• REQUEST
From the material that follows, please give the number of lines containing the string "motorists", and that number alone.
DATA FOR REVIEW START
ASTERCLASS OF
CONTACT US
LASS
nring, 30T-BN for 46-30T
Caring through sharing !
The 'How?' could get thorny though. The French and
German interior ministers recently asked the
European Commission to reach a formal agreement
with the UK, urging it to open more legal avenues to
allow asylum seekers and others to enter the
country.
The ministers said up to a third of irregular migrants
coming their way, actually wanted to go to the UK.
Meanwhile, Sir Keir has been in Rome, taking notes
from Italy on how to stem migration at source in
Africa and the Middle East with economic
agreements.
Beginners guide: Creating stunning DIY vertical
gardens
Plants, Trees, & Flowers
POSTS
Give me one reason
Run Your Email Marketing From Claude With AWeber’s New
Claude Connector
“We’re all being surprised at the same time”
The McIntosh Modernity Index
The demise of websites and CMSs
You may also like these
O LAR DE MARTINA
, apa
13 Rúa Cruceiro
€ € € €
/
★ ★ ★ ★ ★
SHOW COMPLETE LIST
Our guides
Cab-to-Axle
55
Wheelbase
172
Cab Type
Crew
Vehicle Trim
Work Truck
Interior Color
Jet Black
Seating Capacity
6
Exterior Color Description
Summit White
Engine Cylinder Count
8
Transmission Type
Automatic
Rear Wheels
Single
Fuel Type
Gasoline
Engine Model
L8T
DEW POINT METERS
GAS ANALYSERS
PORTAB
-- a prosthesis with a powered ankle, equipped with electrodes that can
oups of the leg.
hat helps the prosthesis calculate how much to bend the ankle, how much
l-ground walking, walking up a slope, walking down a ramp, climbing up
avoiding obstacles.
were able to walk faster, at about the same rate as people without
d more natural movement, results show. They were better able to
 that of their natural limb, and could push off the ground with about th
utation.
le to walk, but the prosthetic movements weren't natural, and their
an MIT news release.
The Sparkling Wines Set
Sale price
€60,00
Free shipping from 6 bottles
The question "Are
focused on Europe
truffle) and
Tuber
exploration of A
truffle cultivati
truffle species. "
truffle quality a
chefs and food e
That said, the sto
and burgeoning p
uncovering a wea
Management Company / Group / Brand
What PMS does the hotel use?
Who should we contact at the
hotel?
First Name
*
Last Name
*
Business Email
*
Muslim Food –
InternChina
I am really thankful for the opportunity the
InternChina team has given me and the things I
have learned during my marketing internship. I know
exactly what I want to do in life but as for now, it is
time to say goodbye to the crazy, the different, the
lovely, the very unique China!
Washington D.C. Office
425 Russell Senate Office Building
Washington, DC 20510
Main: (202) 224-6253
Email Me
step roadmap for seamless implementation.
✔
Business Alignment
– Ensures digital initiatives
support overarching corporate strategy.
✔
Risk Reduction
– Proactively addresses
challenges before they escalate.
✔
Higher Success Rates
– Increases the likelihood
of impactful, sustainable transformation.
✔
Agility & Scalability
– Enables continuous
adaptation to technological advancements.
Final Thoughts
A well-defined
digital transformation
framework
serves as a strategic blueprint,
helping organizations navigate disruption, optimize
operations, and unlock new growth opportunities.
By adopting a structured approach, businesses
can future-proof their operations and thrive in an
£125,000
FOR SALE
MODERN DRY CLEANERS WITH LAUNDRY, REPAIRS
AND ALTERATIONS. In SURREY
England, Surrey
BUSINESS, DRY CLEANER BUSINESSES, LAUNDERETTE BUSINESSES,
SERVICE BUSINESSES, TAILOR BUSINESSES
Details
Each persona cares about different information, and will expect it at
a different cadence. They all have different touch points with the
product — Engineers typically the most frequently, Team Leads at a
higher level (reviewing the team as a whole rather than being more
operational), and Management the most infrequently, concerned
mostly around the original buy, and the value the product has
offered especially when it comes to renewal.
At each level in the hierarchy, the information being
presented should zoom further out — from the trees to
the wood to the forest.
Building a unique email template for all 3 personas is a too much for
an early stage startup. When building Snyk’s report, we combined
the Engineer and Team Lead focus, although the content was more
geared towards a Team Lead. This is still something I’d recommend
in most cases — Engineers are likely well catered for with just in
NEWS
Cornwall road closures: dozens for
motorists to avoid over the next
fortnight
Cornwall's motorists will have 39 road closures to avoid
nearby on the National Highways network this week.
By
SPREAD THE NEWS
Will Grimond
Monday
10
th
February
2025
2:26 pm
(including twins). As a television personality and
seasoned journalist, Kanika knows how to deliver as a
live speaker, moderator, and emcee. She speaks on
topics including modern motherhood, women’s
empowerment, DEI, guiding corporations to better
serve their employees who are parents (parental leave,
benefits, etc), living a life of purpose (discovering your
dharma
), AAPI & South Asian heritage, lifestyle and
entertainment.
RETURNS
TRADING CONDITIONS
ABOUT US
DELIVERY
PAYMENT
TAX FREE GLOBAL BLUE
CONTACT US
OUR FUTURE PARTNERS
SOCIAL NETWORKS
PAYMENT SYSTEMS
DATA FOR REVIEW END
• TASK OUTPUT
2